My Soloist Carbon drivetrain seems to be getting more "uppity" over the years (It's the Dura Ace 7800 model but with an Ultegra crank) and for whatever reason, it decided to have a bad night last night (it had a tune up about 500 miles ago, so it's probably a bit of cable stretch). Anyway.... 

As I started the ride the, chain fell off and I spent the next 90 minutes thinking is it worth getting Di2, would my entire world be better with Ultegra Di2? Oooh, shiny new toy etc.

So my questions is, has anyone done this and would you recommend that I do also?

(I would get my LBS to do this for me, so there is always the debate about cost of upgrading vs just buying a new bike) 

Thanks for any opinions

Colin M


----------



## cantride55 (Sep 19, 2008)

I'm curious if you want to upgrade to Di 2 or would like that "new-ness" feeling again and Di2 is what you have in mind. Your soloist is a few years old and as such seeing all the new rides come out year after year....well you get my implications. (Like you I imagine,)I have heard good things about the shifting and while my 10 speed groups still work reasonably well I, on occasion get that upgradeittis itch. In my area, cost wise, an argument can be made for getting a new ride as opposed to buying the group.
I had a couple rides recently where my chain was slipping and couldn't figure out why, my brain started to whisper to me that maybe I should upgrade to the latest and greatest group.

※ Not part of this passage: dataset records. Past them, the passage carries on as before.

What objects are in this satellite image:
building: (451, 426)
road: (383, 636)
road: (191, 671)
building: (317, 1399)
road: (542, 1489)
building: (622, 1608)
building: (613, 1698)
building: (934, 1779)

There is nothing like a perfectly running group, imo, and the tug to get that back can be strong esp. when mine is acting up. Just a thought.


----------



## mr_132 (Apr 26, 2009)

I think we're experiencing some of the same thing. I really like the bike for the way it handles, all the good times we had and there's plenty of life left in it, but at the same time I just want it to work. I'm hoping shiny new and electronic can fix my problems. 

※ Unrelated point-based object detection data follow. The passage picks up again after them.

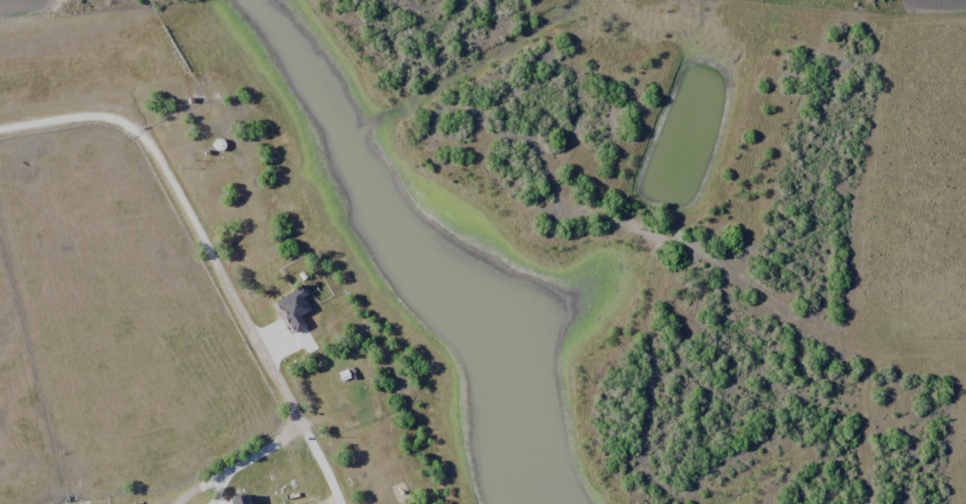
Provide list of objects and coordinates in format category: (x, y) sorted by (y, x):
road: (481, 192)
building: (300, 316)

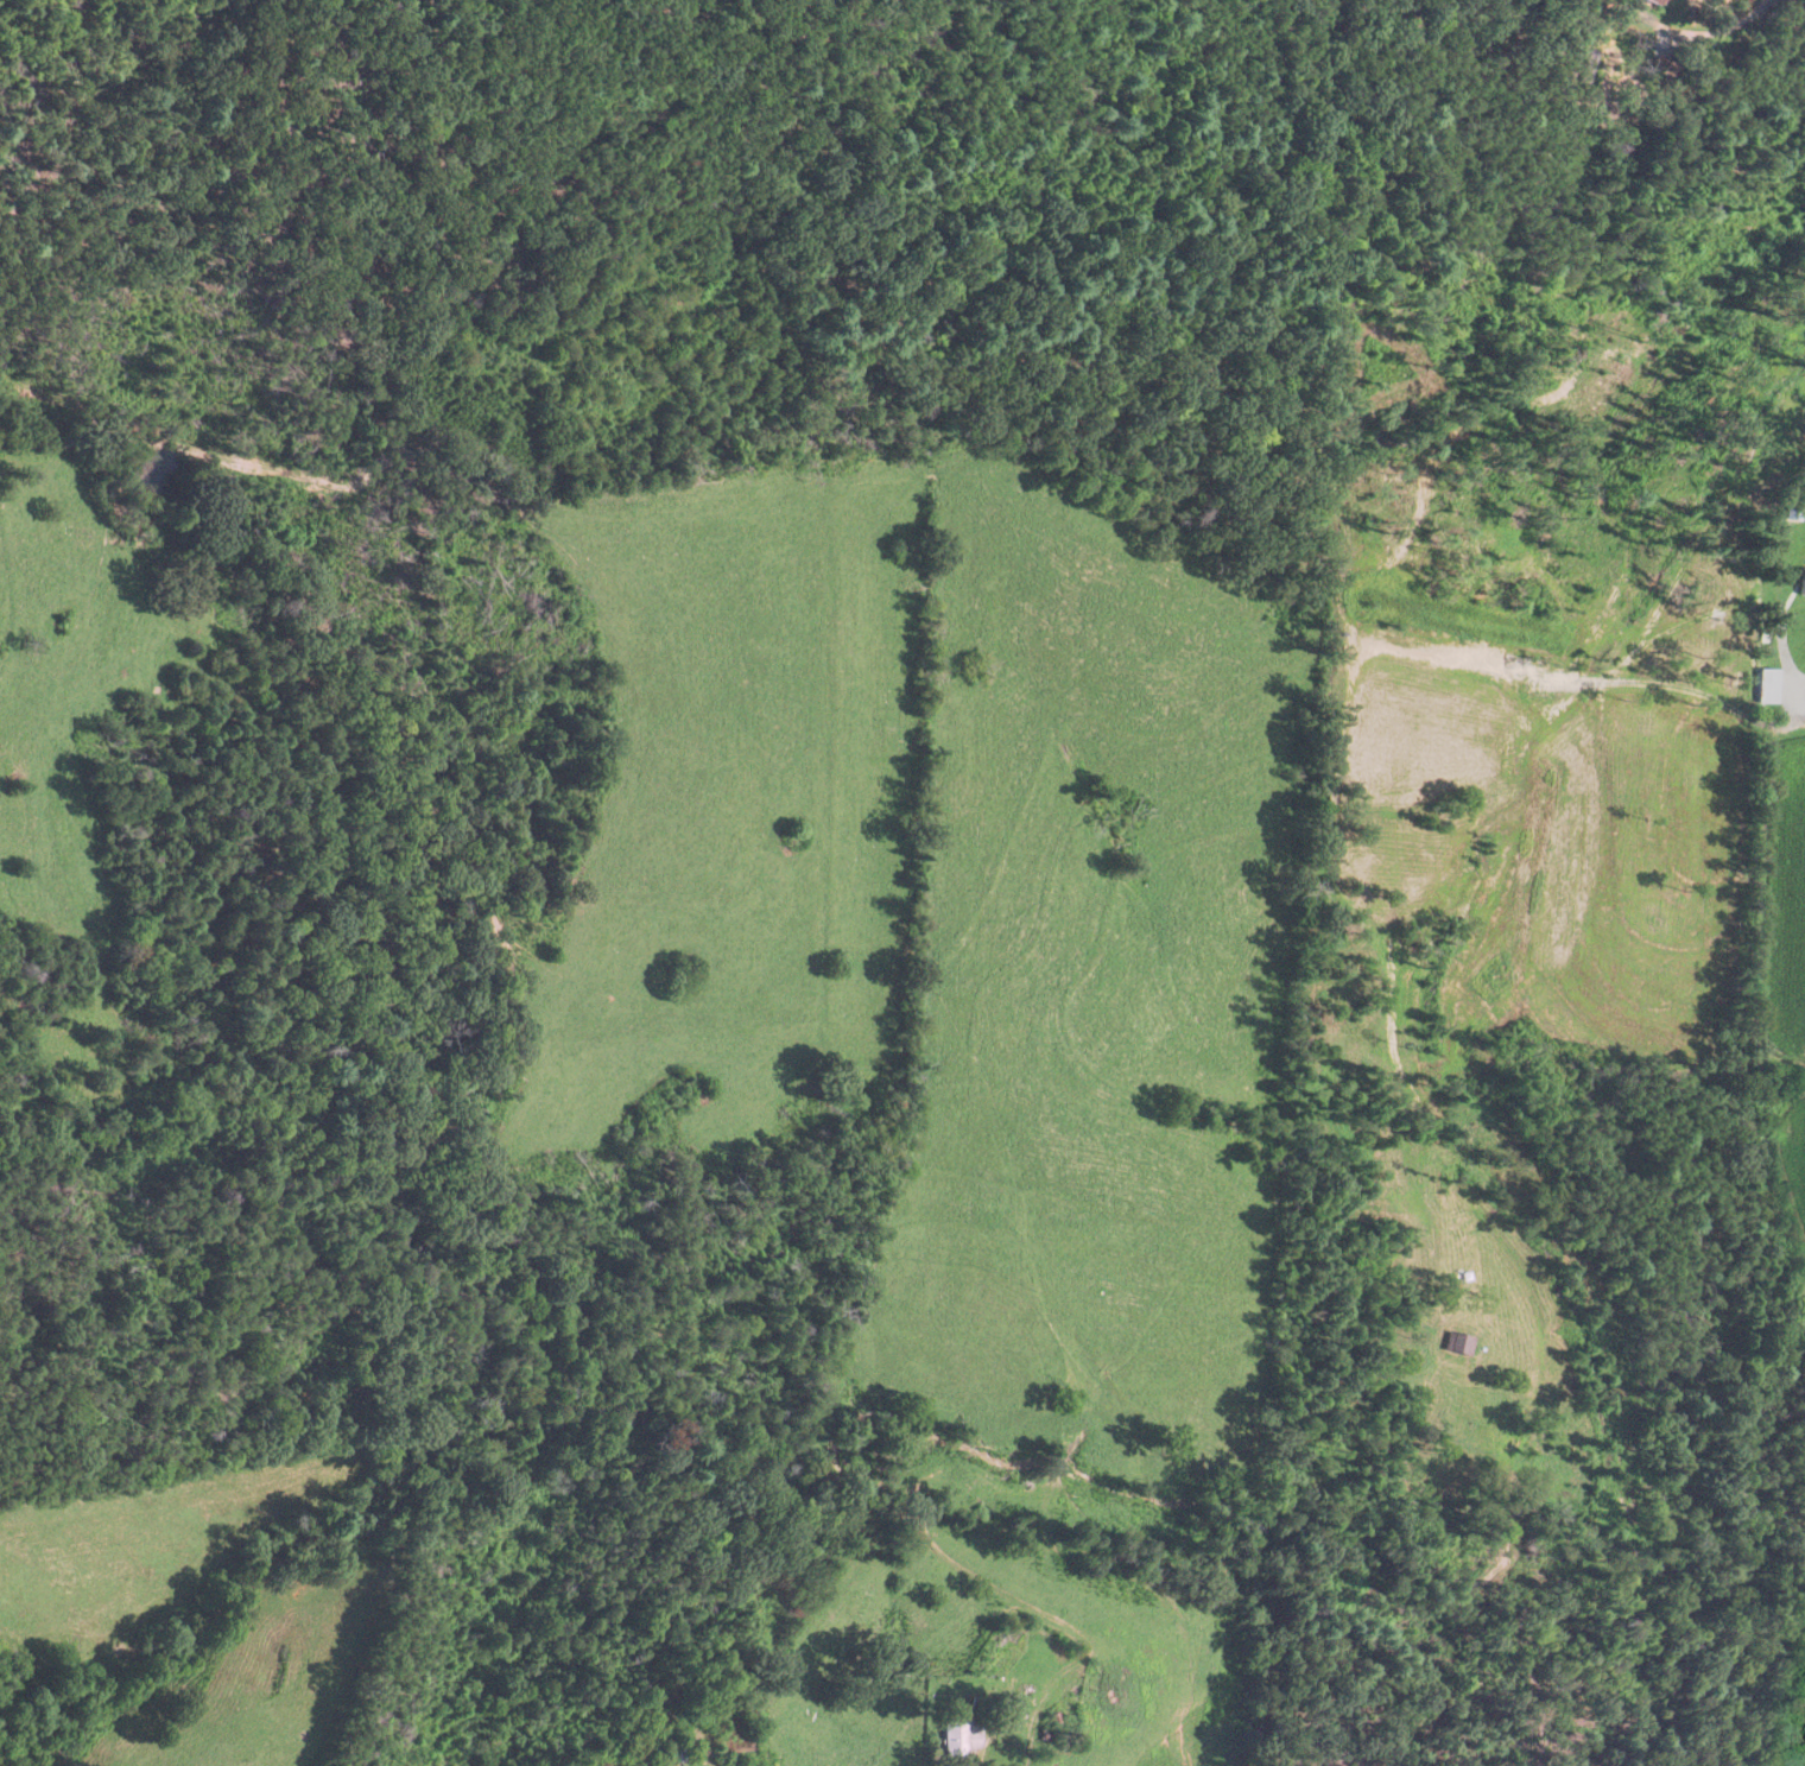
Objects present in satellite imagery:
building: (1654, 2)
building: (1794, 507)
building: (1802, 584)
road: (1780, 651)
building: (1768, 688)
building: (1459, 1343)
road: (964, 1569)
building: (1077, 1691)
building: (960, 1737)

Cassette and chain were replaced last year, lbs sees it for tune ups regularly, the drive train just seems to be more hassle than all my other bikes put together. 

I was just wondering if self adjusting would fix my problems. 

Thanks for the reply.


----------



## rmerka (Jan 16, 2013)

https://www.cervelo.com/media/docs/...de-bbeedde9-7885-4006-a35b-ae536c326ddf-0.pdf

This shows the OLD dura ace install. With ultegra the wires are thinner so your LBS might not even have to enlarge the holes. FWIW Di2 is great. Unless you drop your bike you probably never have to touch the drivetrain (except cleaning and battery charge once or twice a year). If you got creative you could probably use a seatpost battery if would fit in your aero post and you could drop an internal junction box in... Here's some measurements I did on the internal battery.


----------



## Cut.Aussie (Mar 19, 2011)

Upgrades, new toys, Hmmmm, yes I know that feeling only too well.
I have an R3 which started life with Ultegra 6700 but was never totally happy with shifting, upgraded FDA and rd to Dura Ace parts, better, then Ultegra Di2 was announced and when that eventually arrived on the market I again upgraded to Di2.

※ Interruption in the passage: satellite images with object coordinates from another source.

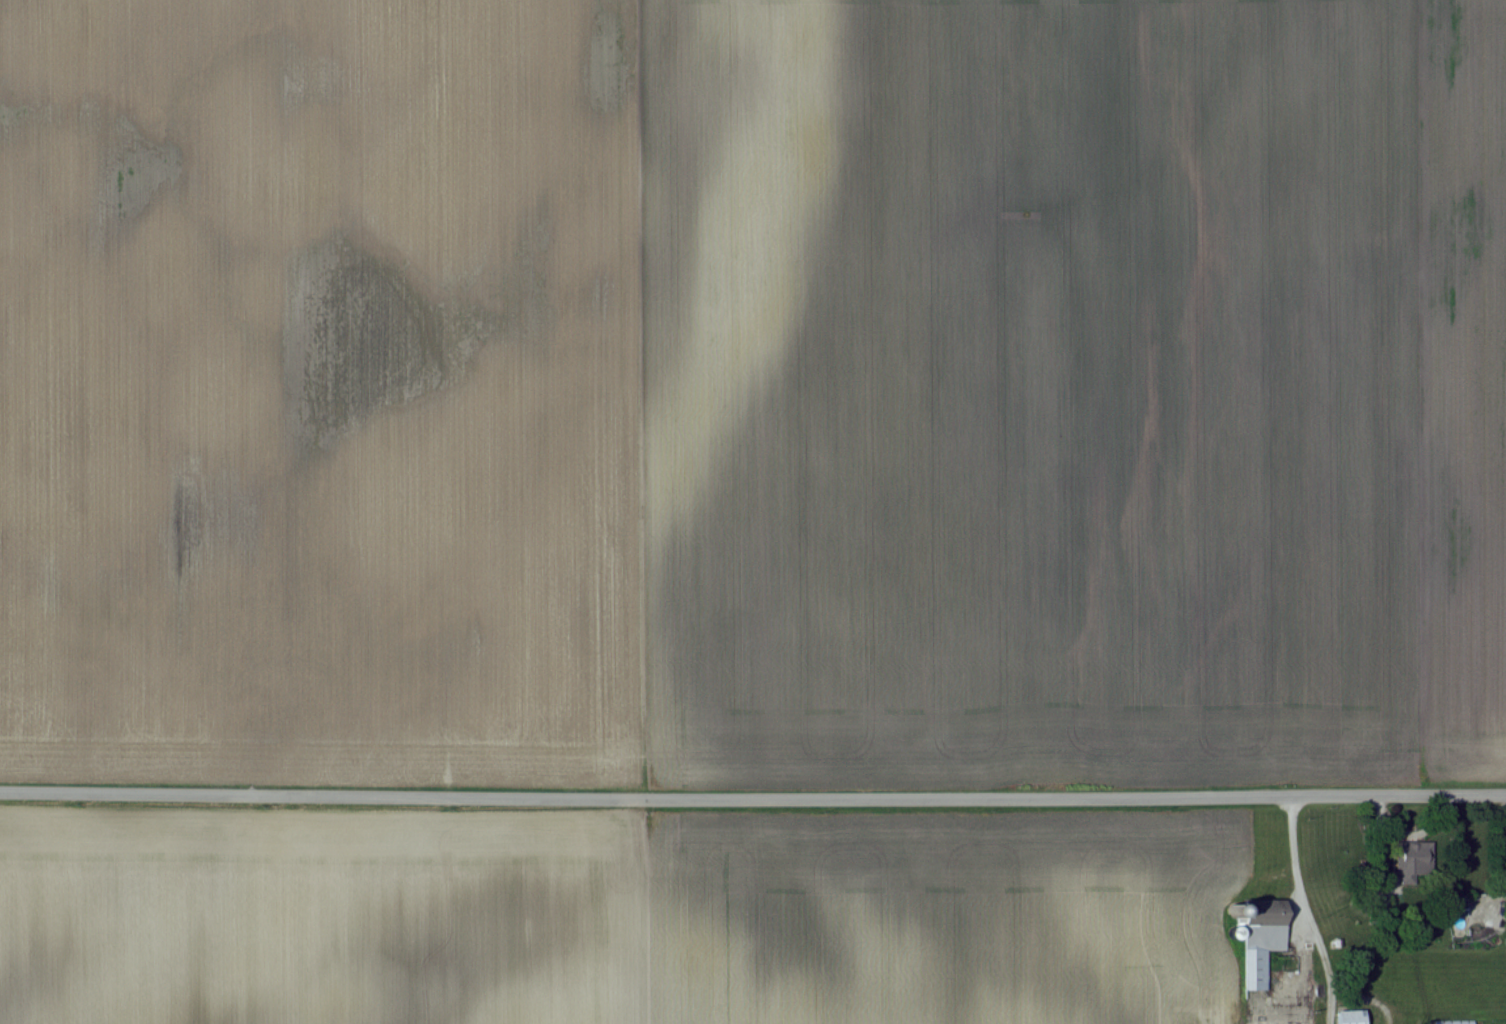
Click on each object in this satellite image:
road: (752, 801)
building: (1413, 861)
road: (1298, 880)
building: (1261, 937)
building: (1351, 1016)
building: (1455, 1021)

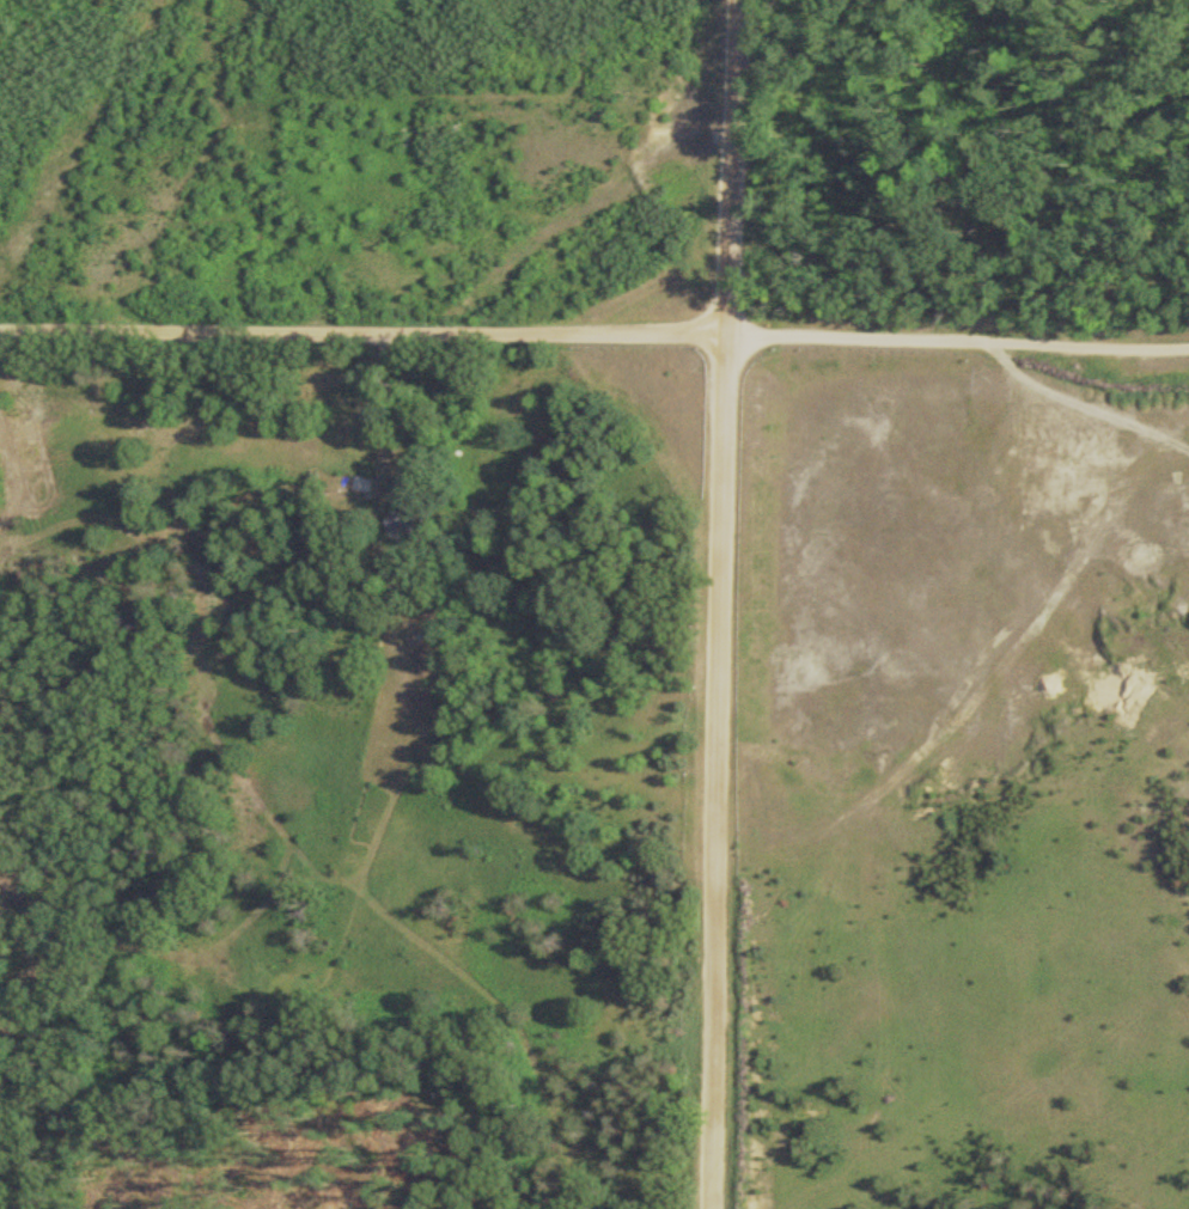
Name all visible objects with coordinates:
road: (955, 329)
road: (361, 330)
building: (397, 523)
road: (716, 604)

Just fantastic shifting every time, in the saddle, standing up a steep hill, perfect, a total revelation in drive chain performance.

The 11 speed DA 9000 was announced, Hmmm upgrade thoughts start again, closer shifts, not that annoying big jump around 30kmh.

Well last week I took the jump and now have a mixed Ultegra / Dura Ace 11 speed setup which I will continue to upgrade as funds allow. See my post in the Shimano forum on mix and match groupsets.

For, I could never go back to a mechanical groupset


----------



## mr_132 (Apr 26, 2009)

I decided in my little mind that this would be a good thing for my bike... So I sent a bunch of emails off to a bunch of the LBSs around here asking how much for the parts and how much for the labor to install it. I never heard anything back from any of them. I have to drop in one this week, so I may ask again.

Thanks for all the replies


----------